And the audience looked even worse. (How must the poor kids feel, watching mum go out dressed in tight leather shorts and chain mail bra, her face smeared with black mascara?) Apart from a few teenage fans, drawn by Alice's cameo appearance in Wayne's World, most of them would have been doing their O-Levels when the classic anti-education anthem, 'School's Out', was first released in 1972. The delirious passion with which they chanted 'No more pencils!/No more books!' suggests most of them have since become teachers.

The fact that the current tour - intended to promote a ropey live album, A Fistful of Alice - is called the School's Out '97 tour gives you an idea of how many great songs Cooper has written in the past 25 years. Nonetheless, he merits a place in rocks pantheon - somewhere between Iggy Pop (androgenous, rebellious godfather of punk) and Gary Glitter (daft, camp godfather of panto).

Like fiftysomethings Pop and Glitter, he is still ridiculously energetic. When he makes his entrance, by smashing through the stage backdrop (a graffitied fence, unexcitingly enough), you get the sense of a man who will still be climbing on tables and screaming 'I'm 18' when he's safely locked away in an old peoples home. He may have a double chin and must surely struggle to get into his leather trousers, but he has the indestructable aura of nuclear waste.

GIVEN MATERIAL:

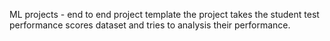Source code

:ML projects - end to end project template
the project takes the student test performance scores dataset and tries to analysis their performance.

TASK SET:
[1] According to the Alice Cooper concert review, which live album is the School's Out '97 tour meant to promote?
[2] Continue the Alice Cooper concert review from its final sentence.

RESPONSES TO THE TASKS:
[1] A Fistful of Alice

[2]
Unfortunately, this show is never remotely atomic. Cooper snarles and grimaces entertainingly, and his best songs - 'Eighteen', 'Billion Dollar Babies' and 'School's Out' - still smell like teen spirit. But it is all too easily ruined by his dreadful band, which consists of the dregs of the Eighties heavy-metal scene. There is a ten minute period - during which Alice goes off-stage to change his trousers and we suffer a display of torpid anal soloing by his henchmen - when you wish he still had the guillotine to sort them out.

Then he comes back, and it all goes mildly bonkers: he is attacked by a gang of bikers, then beaten with baseball bats by men in white coats and masks, on of whom he throttles with a hanky. Bizzare stuff by normal standards, but all a bit of a letdown from a man whose shows used to climax with him being electrocuted.

One is forced to conclude that a 'stripped down' Alice Cooper show is about as much use as a melancholy Spice Girl. If any guests at Blakes happen to find a thirty year old snake in their bathroom, could they please return it to Mr. Cooper, as he misses it desperately - more than he knows.